Goal of the exercise.
Make an exact copy of every entry, leaving the pictures out.

Information.

>>>

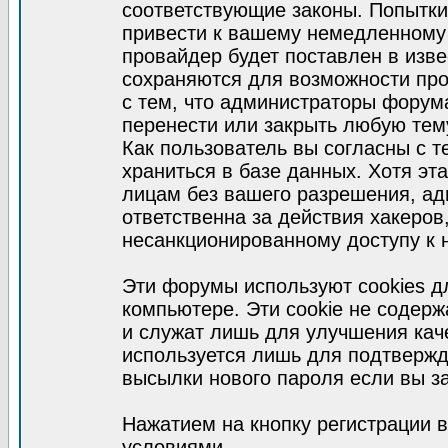
соответствующие законы. Попытки
привести к вашему немедленному
провайдер будет поставлен в изве
сохраняются для возможности про
с тем, что администраторы форум
перенести или закрыть любую тем
Как пользователь вы согласны с 
храниться в базе данных. Хотя эт
лицам без вашего разрешения, а
ответственна за действия хакеров
несанкционированному доступу к 
Эти форумы используют cookies 
компьютере. Эти cookie не содер
и служат лишь для улучшения кач
используется лишь для подтвержд
высылки нового пароля если вы за
Нажатием на кнопку регистрации 
условиями.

<<<

Output for this exercise.
соответствующие законы. Попытки
привести к вашему немедленному
провайдер будет поставлен в изве
сохраняются для возможности про
с тем, что администраторы форум
перенести или закрыть любую тем
Как пользователь вы согласны с 
храниться в базе данных. Хотя эт
лицам без вашего разрешения, а
ответственна за действия хакеров
несанкционированному доступу к 
Эти форумы используют cookies 
компьютере. Эти cookie не содер
и служат лишь для улучшения кач
используется лишь для подтвержд
высылки нового пароля если вы за
Нажатием на кнопку регистрации 
условиями.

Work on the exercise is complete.